_What you should do_.
Print every entry exactly as written and exclude all images.

--------

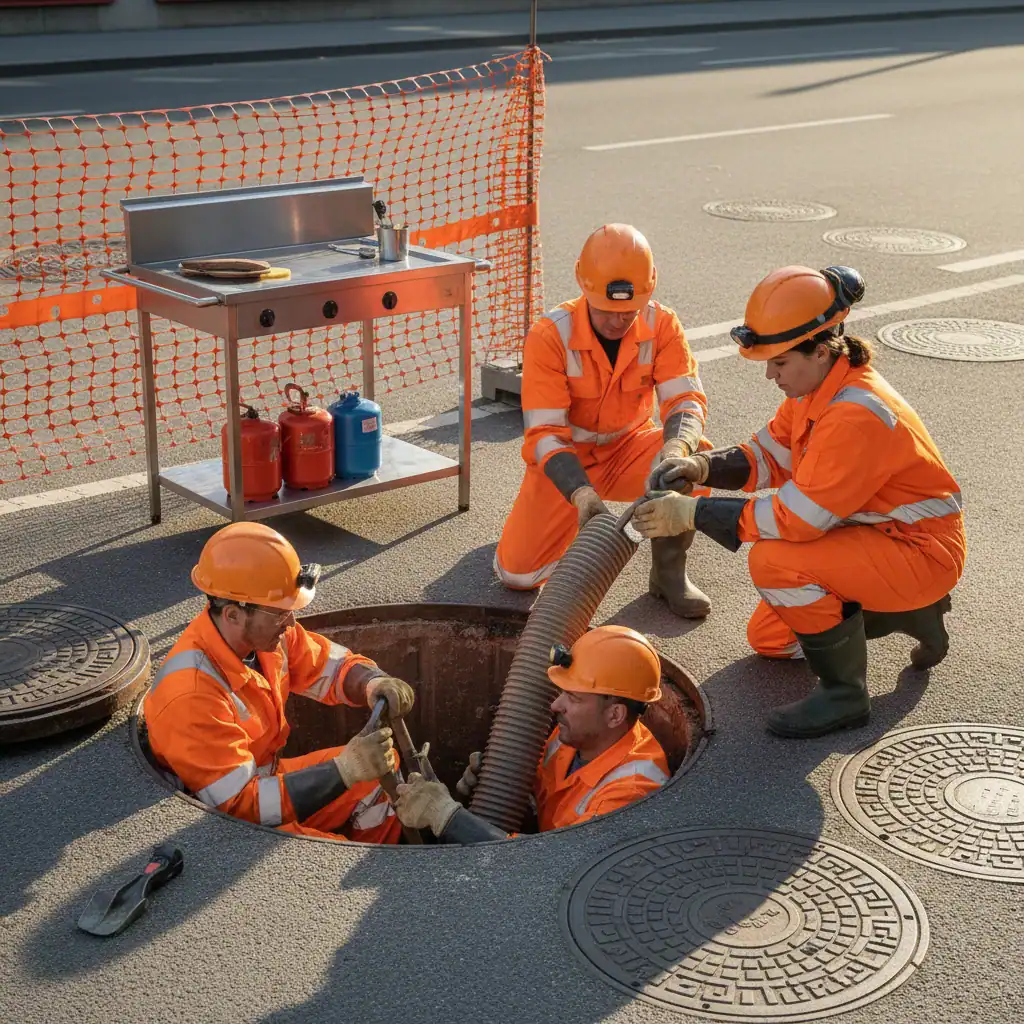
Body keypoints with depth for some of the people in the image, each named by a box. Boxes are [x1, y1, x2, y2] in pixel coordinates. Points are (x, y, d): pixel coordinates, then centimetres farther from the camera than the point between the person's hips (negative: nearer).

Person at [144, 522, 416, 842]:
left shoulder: (263, 630, -11)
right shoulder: (191, 693, -32)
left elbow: (333, 665, 5)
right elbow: (239, 804, -32)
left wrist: (374, 684, -18)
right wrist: (346, 770, -34)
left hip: (266, 777, 8)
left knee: (381, 767, 10)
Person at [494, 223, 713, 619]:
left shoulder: (661, 326, -16)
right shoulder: (550, 336, -23)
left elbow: (686, 400, -22)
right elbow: (543, 433, -26)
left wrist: (675, 451, -46)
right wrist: (582, 493, -43)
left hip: (630, 448, 1)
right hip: (568, 457, -1)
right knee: (518, 574, -13)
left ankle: (669, 571, -9)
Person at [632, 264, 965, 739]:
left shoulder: (857, 415, -32)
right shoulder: (817, 384, -4)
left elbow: (798, 517, -32)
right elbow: (771, 453, 6)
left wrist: (694, 512, -29)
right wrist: (704, 466, -13)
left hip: (921, 552, -10)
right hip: (871, 534, 10)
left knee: (773, 561, -30)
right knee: (767, 638, 15)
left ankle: (844, 691, -12)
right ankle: (911, 613, 22)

--------

_Answer below_.
Body keypoints with depth for some of the people in the image, each named by a box. Boxes are [x1, y1, x2, y2] in pixel coordinates. Points are (x, y, d): pixel coordinates, then centimetres farther from the camera than the point between the person's hips (negative: nearer).

Person at [144, 522, 416, 842]:
left shoulder: (263, 630, -11)
right shoulder: (191, 693, -32)
left elbow: (333, 665, 5)
right elbow: (239, 804, -32)
left wrist: (374, 684, -18)
right wrist: (346, 770, -34)
left hip: (266, 777, 8)
left knee: (381, 767, 10)
Person at [494, 223, 713, 619]:
left shoulder: (661, 326, -16)
right shoulder: (550, 336, -23)
left elbow: (686, 400, -22)
right elbow: (543, 433, -26)
left wrist: (675, 451, -46)
right wrist: (582, 493, -43)
left hip: (630, 448, 1)
right hip: (568, 457, -1)
right knee: (518, 574, -13)
left ankle: (669, 571, -9)
Person at [632, 264, 965, 739]:
left shoulder: (857, 415, -32)
right shoulder: (817, 384, -4)
left elbow: (798, 517, -32)
right elbow: (771, 453, 6)
left wrist: (694, 512, -29)
right wrist: (704, 466, -13)
left hip: (921, 552, -10)
right hip: (871, 534, 10)
left knee: (773, 561, -30)
right knee: (767, 638, 15)
left ankle: (844, 691, -12)
right ankle: (911, 613, 22)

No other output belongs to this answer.